UnsupportedChainIdError

This is an error which can be used to inform users that they're connected to an unsupported network.

Example

import { UnsupportedChainIdError } from '@web3-react-multichain/core'
// ...

function Component () {
  const { error } = useWeb3React()
  const isUnsupportedChainIdError = error instanceof UnsupportedChainIdError
  // ...
}

Understanding Error Bubbling

Errors that occur during the initial activation of a connector (i.e. inside activate), are are handled in 1 of 4 ways:

  1. In the case where there's been 1 or more other updates to the web3-react-multichain context between when activate was called and when it resolved with the data required to complete the activation, errors are silently suppressed (in development mode, a warning will be logged to the console). This should really only happen in cases where activation takes a very long time and the user does something in the intervening time, such as activating another connector, deactivating the current connector, etc.
  2. If throwErrors (the third argument to activate) is passed, errors will be thrown and should be handled in a .catch. No updates to the web3-react-multichain context will occur.
  3. If onError (the second argument to activate) is passed, that function is called with the error. No updates to the web3-react-multichain context will occur.
  4. Otherwise, the error will be set in the web3-react-multichain context (along with the connector).

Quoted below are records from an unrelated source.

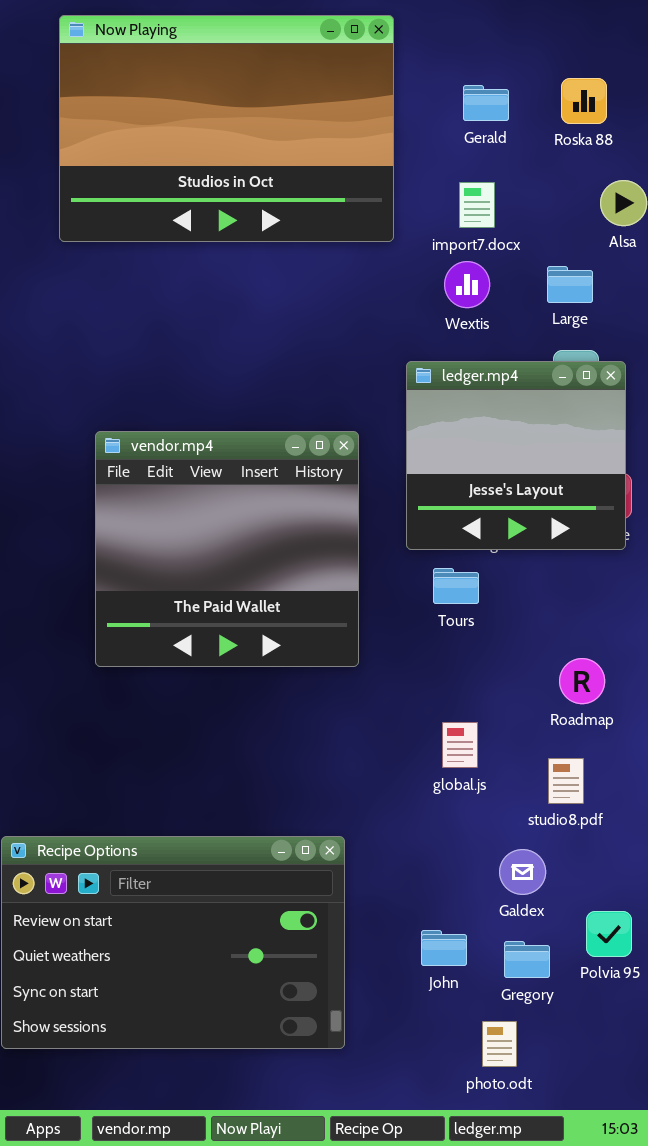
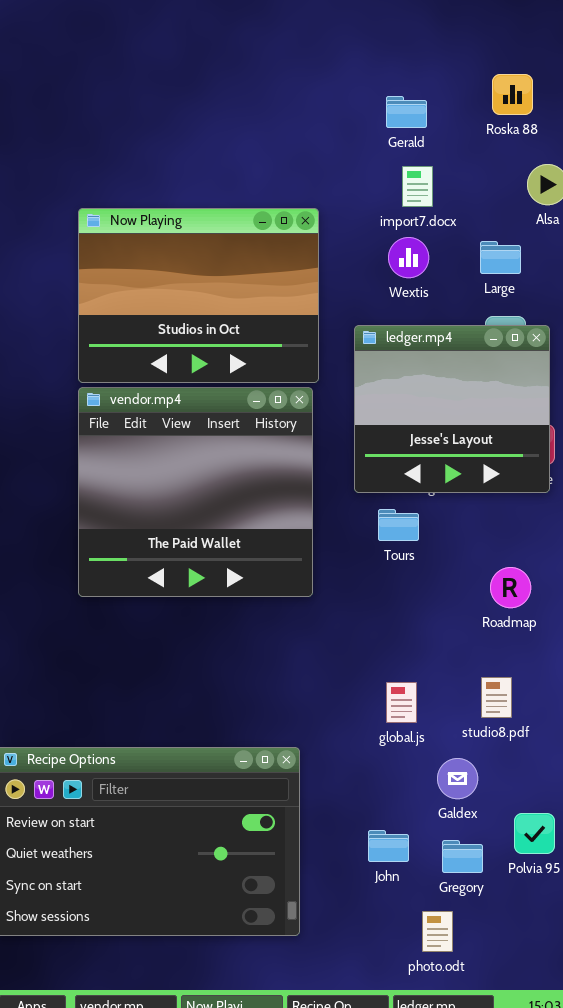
Now Playing: [59,15,394,242] -> [78,208,319,383], moved, resized
Gerald: [463,85,509,121] -> [386,96,427,128], moved
Roadmap: [559,658,605,704] -> [490,567,531,608], moved
global.js: [442,722,478,768] -> [386,682,417,723], moved

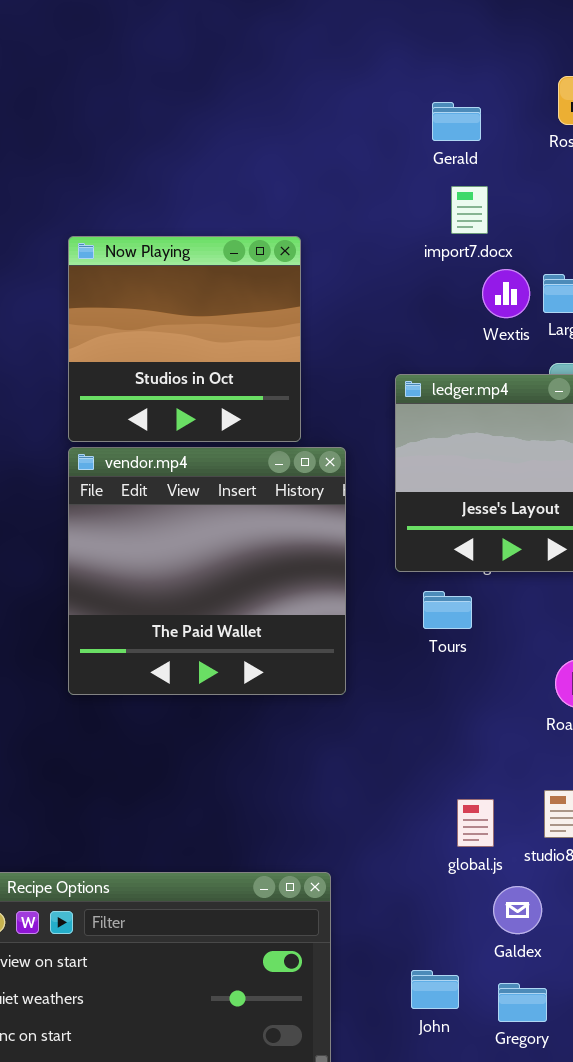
Now Playing: [78,208,319,383] -> [68,236,301,442], resized
Wextis: [388,237,429,278] -> [482,269,530,318], moved
global.js: [386,682,417,723] -> [457,799,494,847], moved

Errors that occur while a connector is set are handled in 1 of 2 ways:

  1. If an onError function was passed, this function is called with the error. No updates to the web3-react-multichain context will occur.
  2. Otherwise, the error will be set in the web3-react-multichain context.

In all of these scenarios, note that calling setError will update the web3-react-multichain context. This can be called any time a connector is set, and it can be useful for e.g. manually triggering your app's handling of the web3-react-multichain error property.

Note: if an error is ever set in the web3-react-multichain context, and a connector triggers an update, the manager will attempt to revalidate all properties as if activate was called again, to recover from the error state.